His style of teaching is unique. He has you write your story from a historical context. Colletta used excerpts from his book, Only a Few Bones to demonstrate techniques for putting the story in the historical context. Colletta recommends using the five senses: touch, taste, sight, hearing, and smell into your story and “hooking” the reader with a catchy title and gripping opening sentence. His principles of good story writing include: "Using strong verbs, effective adjectives, keeping the ancestor at ‘center stage’, and using vivid descriptions to conjure images in the reader’s mind". One example he used was writing a story from a two sentence marriage announcement in a Vicksburg newspaper from the 1860. He turned those lines into a complete true, historical context by using maps, weather, addresses, and names.
A sample newspaper article below depicting local events
For example, I’ve found my Aurora, Illinois Nancy Hansen mentioned in the Aurora Beacon News and also found my Linden Family in the Luxembourger Gazette. These were people who were living lives that were not particularly noteworthy.
In another class, Colletta discussed the importance of finding a theme in the events of our ancestors’ lives and shaping our narrative around this theme. We discussed typical story themes: "ambition, hardship, nonconformity, migration, sacrifice" and examined potential themes in the lives of Colletta’s ancestors. Venues and suggestions were given for presenting family history stories: vignettes, mini narratives, the “big” family history book, as booklets for Christmas to our relatives.

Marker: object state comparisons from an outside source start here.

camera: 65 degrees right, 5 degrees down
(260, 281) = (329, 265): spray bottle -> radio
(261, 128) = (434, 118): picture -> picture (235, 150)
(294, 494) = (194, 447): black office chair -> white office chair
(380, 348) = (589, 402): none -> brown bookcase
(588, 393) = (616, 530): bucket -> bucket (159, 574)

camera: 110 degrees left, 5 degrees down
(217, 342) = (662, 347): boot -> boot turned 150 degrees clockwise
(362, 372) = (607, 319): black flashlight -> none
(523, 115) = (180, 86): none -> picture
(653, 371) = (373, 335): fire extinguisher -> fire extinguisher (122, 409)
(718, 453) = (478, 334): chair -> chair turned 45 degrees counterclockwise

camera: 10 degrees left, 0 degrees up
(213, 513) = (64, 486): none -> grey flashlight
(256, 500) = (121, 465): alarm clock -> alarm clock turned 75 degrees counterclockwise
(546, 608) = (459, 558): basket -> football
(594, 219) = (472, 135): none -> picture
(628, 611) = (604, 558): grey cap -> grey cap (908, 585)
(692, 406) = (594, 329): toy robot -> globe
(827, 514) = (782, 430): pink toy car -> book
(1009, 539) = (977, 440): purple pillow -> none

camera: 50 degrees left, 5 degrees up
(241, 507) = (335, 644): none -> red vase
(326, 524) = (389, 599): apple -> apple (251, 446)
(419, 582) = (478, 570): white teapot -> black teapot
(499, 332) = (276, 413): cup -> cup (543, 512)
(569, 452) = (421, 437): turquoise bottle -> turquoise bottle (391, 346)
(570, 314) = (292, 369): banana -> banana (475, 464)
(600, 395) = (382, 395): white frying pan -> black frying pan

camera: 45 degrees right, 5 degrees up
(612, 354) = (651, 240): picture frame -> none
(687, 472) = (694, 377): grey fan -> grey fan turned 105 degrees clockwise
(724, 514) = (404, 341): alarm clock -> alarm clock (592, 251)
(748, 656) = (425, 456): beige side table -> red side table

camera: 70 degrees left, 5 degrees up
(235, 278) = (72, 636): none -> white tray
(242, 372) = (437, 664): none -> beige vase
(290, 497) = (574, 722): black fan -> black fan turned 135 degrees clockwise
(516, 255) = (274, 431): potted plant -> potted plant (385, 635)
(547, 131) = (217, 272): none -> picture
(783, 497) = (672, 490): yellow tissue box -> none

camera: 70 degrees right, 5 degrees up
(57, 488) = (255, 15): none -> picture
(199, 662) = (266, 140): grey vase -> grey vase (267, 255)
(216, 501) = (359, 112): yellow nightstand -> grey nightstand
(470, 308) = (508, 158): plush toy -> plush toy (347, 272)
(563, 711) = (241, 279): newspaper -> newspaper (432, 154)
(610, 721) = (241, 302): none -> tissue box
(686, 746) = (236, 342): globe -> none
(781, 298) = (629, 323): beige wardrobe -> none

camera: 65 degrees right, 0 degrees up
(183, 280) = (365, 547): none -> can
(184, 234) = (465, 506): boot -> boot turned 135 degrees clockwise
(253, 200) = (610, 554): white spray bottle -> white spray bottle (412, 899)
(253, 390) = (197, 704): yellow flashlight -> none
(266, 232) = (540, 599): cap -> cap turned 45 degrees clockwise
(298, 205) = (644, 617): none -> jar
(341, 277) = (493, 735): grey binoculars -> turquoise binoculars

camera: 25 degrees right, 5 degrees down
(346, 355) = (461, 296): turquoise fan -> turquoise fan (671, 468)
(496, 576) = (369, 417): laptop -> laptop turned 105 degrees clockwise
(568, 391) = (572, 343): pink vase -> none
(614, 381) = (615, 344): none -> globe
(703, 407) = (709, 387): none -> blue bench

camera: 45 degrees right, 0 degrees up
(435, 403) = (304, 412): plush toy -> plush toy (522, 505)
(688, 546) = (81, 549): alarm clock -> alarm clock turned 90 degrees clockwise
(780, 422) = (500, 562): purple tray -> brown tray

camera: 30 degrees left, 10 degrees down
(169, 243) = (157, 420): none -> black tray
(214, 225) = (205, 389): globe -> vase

We were assigned a four paragraph in-class writing assignment. It was a priviledge to complete the story on my ancestor, Reinhardt Fermazin and an honor to have John Colletta critique my story.
This was truly a wonderful week long seminar and a priviledge learn from such an esteemed person as John Colletta PhD. I would highly recommend this week long seminar to all family history historians. I only hope I can become a better writer/blogger.
I plan to post my story, Wanderlust, in a few days on my blog.